Stored entries:

++++

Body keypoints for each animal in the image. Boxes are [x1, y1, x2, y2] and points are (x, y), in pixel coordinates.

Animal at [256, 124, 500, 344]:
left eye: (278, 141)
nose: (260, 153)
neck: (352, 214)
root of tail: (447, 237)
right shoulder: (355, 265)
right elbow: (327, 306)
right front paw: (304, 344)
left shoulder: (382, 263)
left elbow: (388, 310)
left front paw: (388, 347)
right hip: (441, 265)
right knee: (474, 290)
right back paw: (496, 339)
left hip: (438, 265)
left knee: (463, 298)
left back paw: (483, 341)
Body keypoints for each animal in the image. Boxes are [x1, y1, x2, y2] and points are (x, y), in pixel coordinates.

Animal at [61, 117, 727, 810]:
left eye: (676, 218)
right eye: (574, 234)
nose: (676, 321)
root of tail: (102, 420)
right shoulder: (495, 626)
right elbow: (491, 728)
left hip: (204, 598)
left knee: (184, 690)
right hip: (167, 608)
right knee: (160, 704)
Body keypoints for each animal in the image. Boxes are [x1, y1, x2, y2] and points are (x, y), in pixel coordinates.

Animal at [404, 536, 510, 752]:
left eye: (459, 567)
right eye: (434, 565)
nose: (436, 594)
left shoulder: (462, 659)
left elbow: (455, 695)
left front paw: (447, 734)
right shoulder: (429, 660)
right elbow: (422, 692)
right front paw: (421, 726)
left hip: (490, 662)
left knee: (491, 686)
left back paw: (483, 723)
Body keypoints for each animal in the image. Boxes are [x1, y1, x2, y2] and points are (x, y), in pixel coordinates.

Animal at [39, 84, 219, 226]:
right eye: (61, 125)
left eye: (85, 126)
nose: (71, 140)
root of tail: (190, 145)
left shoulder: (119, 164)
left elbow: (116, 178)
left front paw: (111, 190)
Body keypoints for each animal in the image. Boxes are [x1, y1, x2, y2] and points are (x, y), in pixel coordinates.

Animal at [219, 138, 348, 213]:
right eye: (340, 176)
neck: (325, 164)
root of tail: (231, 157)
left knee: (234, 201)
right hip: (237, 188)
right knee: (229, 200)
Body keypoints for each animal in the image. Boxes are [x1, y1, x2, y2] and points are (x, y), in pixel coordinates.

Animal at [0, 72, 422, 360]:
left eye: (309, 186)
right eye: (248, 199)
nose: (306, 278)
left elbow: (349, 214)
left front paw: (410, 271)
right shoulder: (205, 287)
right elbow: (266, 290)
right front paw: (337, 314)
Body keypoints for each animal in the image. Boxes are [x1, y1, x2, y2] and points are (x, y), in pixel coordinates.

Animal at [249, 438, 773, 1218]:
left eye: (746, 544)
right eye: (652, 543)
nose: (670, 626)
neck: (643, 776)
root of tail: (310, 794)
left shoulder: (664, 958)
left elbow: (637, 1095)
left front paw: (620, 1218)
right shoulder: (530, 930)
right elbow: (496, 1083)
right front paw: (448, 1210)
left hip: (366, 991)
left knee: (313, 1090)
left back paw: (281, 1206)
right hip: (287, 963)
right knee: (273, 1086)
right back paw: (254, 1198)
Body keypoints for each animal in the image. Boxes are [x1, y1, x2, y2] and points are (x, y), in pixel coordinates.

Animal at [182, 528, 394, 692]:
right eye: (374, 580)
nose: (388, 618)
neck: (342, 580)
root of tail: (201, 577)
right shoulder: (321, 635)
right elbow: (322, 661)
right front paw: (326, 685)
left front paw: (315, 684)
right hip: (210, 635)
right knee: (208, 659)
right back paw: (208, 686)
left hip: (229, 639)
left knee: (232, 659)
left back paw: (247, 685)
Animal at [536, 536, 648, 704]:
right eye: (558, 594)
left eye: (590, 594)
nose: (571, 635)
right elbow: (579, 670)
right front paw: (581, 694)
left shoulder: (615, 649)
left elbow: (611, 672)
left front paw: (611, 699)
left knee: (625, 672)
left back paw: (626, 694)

++++

● **PROBLEM TO WORK ON**
Each line in the records above that contains the word "shoulder" must be copied.

● **TASK RESULT**
right shoulder: (355, 265)
left shoulder: (382, 263)
right shoulder: (495, 626)
left shoulder: (462, 659)
right shoulder: (429, 660)
left shoulder: (119, 164)
right shoulder: (205, 287)
left shoulder: (664, 958)
right shoulder: (530, 930)
right shoulder: (321, 635)
left shoulder: (615, 649)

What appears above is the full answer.